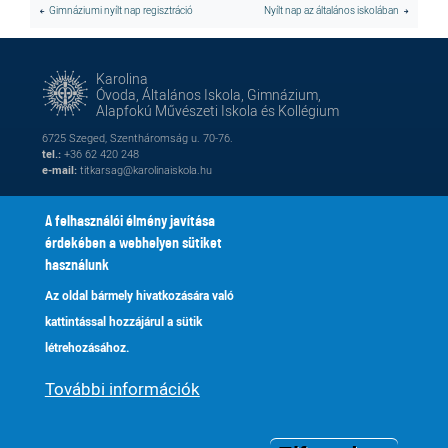
Gimnáziumi nyílt nap regisztráció
Nyílt nap az általános iskolában
Karolina
Óvoda, Általános Iskola, Gimnázium,
Alapfokú Művészeti Iskola és Kollégium
6725 Szeged, Szentháromság u. 70-76.
tel.:
+36 62 420 248
e-mail:
titkarsag@karolinaiskola.hu
A felhasználói élmény javítása
érdekében a webhelyen sütiket
FACEBOOK
YOUTUBE
használunk
Az oldal bármely hivatkozására való
Naptár
Kik vagyunk
Lábléc
Footer
kattintással hozzájárul a sütik
Alapítvány
Fenntartónk
2
menu
létrehozásához.
Galéria
Tanároknak
További információk
Adatkezelés
Kapcsolat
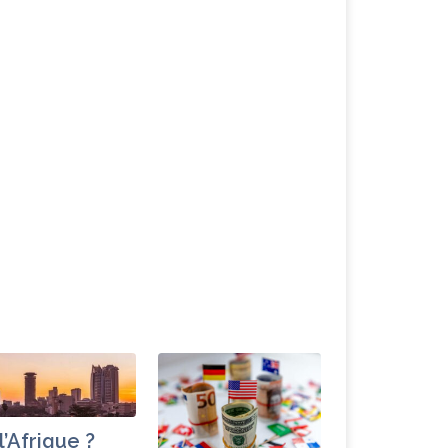
l’Afrique ?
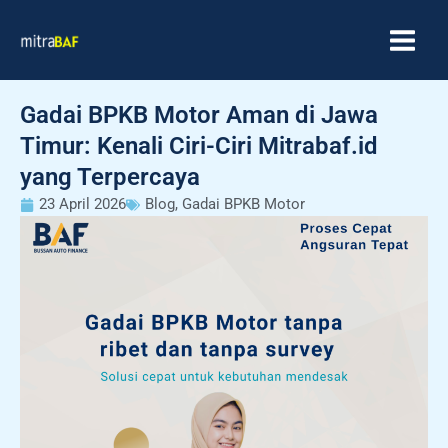
Skip
MAIN
to
MEN
content
Gadai BPKB Motor Aman di Jawa
Timur: Kenali Ciri-Ciri Mitrabaf.id
yang Terpercaya
23 April 2026
Blog
,
Gadai BPKB Motor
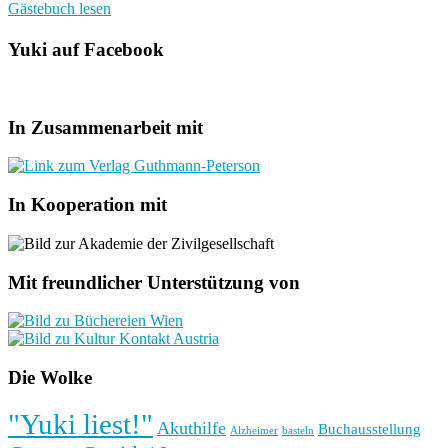
Gästebuch lesen
Yuki auf Facebook
In Zusammenarbeit mit
In Kooperation mit
Mit freundlicher Unterstützung von
Die Wolke
"Yuki liest!"
Akuthilfe
Buchausstellung
basteln
Alzheimer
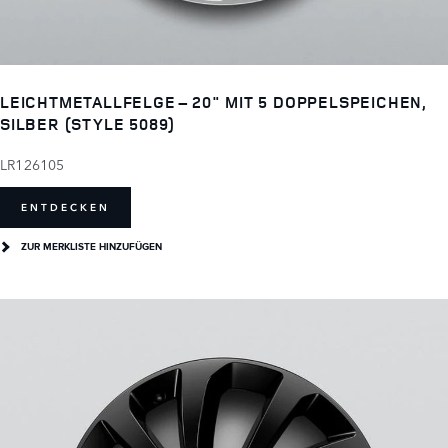
LEICHTMETALLFELGE – 20" MIT 5 DOPPELSPEICHEN,
SILBER (STYLE 5089)
LR126105
ENTDECKEN
ZUR MERKLISTE HINZUFÜGEN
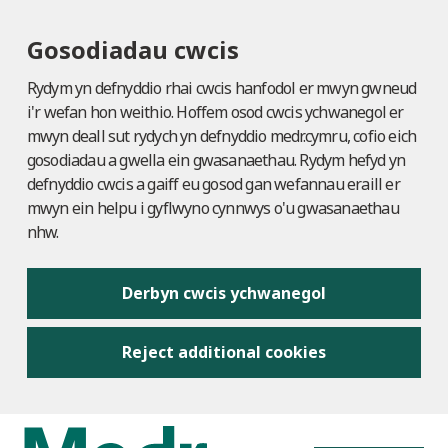
Gosodiadau cwcis
Rydym yn defnyddio rhai cwcis hanfodol er mwyn gwneud
i'r wefan hon weithio. Hoffem osod cwcis ychwanegol er
mwyn deall sut rydych yn defnyddio medr.cymru, cofio eich
gosodiadau a gwella ein gwasanaethau. Rydym hefyd yn
defnyddio cwcis a gaiff eu gosod gan wefannau eraill er
mwyn ein helpu i gyflwyno cynnwys o'u gwasanaethau
nhw.
Derbyn cwcis ychwanegol
Reject additional cookies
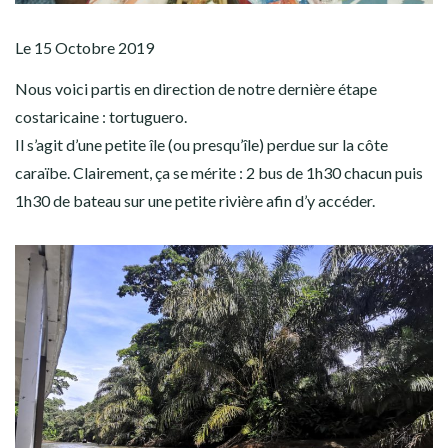
Le 15 Octobre 2019
Nous voici partis en direction de notre dernière étape
costaricaine : tortuguero.
Il s’agit d’une petite île (ou presqu’île) perdue sur la côte
caraïbe. Clairement, ça se mérite : 2 bus de 1h30 chacun puis
1h30 de bateau sur une petite rivière afin d’y accéder.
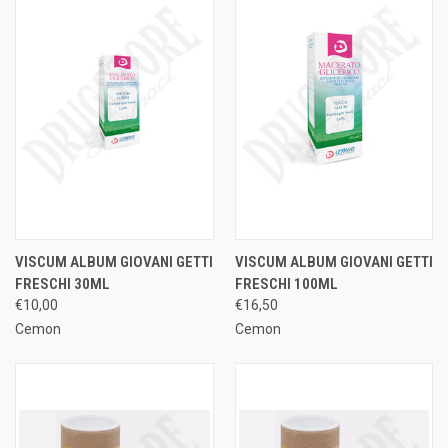
VISCUM ALBUM GIOVANI GETTI
VISCUM ALBUM GIOVANI GETTI
FRESCHI 30ML
FRESCHI 100ML
€10,00
€16,50
Cemon
Cemon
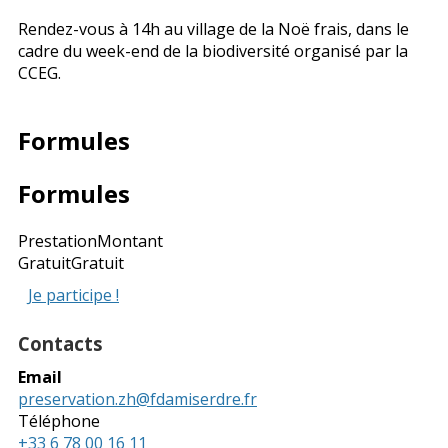
Rendez-vous à 14h au village de la Noë frais, dans le
cadre du week-end de la biodiversité organisé par la
CCEG.
Formules
Formules
Prestation
Montant
Gratuit
Gratuit
Je participe !
Contacts
Email
preservation.zh@fdamiserdre.fr
Téléphone
+33 6 78 00 16 11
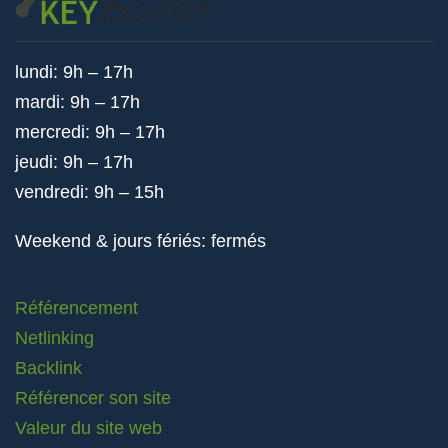
lundi: 9h – 17h
mardi: 9h – 17h
mercredi: 9h – 17h
jeudi: 9h – 17h
vendredi: 9h – 15h
Weekend & jours fériés: fermés
Référencement
Netlinking
Backlink
Référencer son site
Valeur du site web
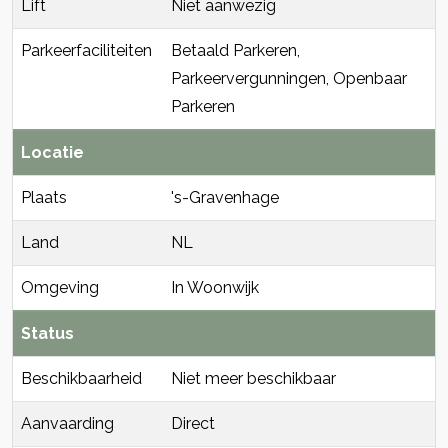
Lift
Niet aanwezig
Parkeerfaciliteiten
Betaald Parkeren,
Parkeervergunningen, Openbaar
Parkeren
Locatie
Plaats
's-Gravenhage
Land
NL
Omgeving
In Woonwijk
Status
Beschikbaarheid
Niet meer beschikbaar
Aanvaarding
Direct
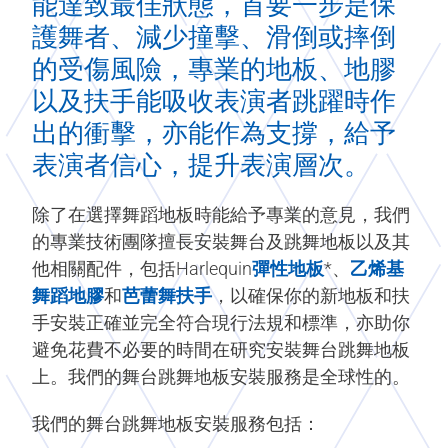
能達致最佳狀態，首要一步是保
護舞者、減少撞擊、滑倒或摔倒
的受傷風險，專業的地板、地膠
以及扶手能吸收表演者跳躍時作
出的衝擊，亦能作為支撐，給予
表演者信心，提升表演層次。
除了在選擇舞蹈地板時能給予專業的意見，我們
的專業技術團隊擅長安裝舞台及跳舞地板以及其
他相關配件，包括Harlequin
彈性地板
*、
乙烯基
舞蹈地膠
和
芭蕾舞扶手
，以確保你的新地板和扶
手安裝正確並完全符合現行法規和標準，亦助你
避免花費不必要的時間在研究安裝舞台跳舞地板
上。我們的舞台跳舞地板安裝服務是全球性的。
我們的舞台跳舞地板安裝服務包括：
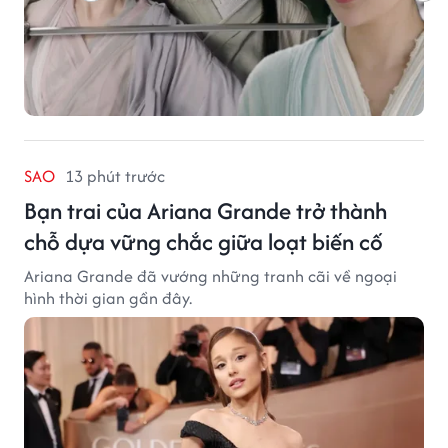
SAO
13 phút trước
Bạn trai của Ariana Grande trở thành
chỗ dựa vững chắc giữa loạt biến cố
Ariana Grande đã vướng những tranh cãi về ngoại
hình thời gian gần đây.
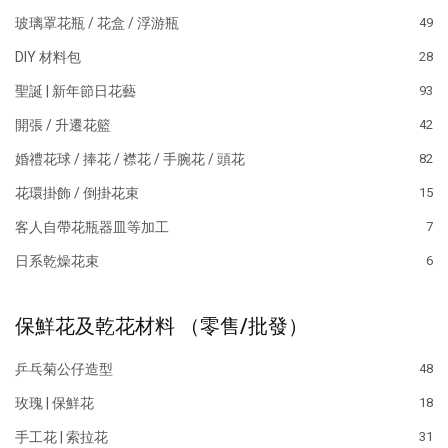
玻璃罩花瓶 / 花盒 / 浮游瓶
49
DIY 材料包
28
聖誕 | 新年節日花藝
93
開張 / 升遷花籃
42
婚禮花球 / 捧花 / 襟花 / 手腕花 / 頭花
82
花環掛飾 / 倒掛花束
15
客人自帶花瓶器皿等加工
7
日系乾燥花束
6
保鮮花及乾花材料 （零售/批發）
乒乓菊公仔造型
48
玫瑰 | 保鮮花
18
手工花 | 索拉花
31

--*--

**Exercise**
The copy should hold only the lines from the one with "Le 15 Octobre 2019" through the one with "Rendez-vous à 14h", exactly as they stand above. Leave out the pictures.

**Task solution**
Le 15 Octobre 2019
Nous voici partis en direction de notre dernière étape
costaricaine : tortuguero.
Il s’agit d’une petite île (ou presqu’île) perdue sur la côte
caraïbe. Clairement, ça se mérite : 2 bus de 1h30 chacun puis
1h30 de bateau sur une petite rivière afin d’y accéder.
VISCUM ALBUM GIOVANI GETTI
VISCUM ALBUM GIOVANI GETTI
FRESCHI 30ML
FRESCHI 100ML
€10,00
€16,50
Cemon
Cemon
Rendez-vous à 14h au village de la Noë frais, dans le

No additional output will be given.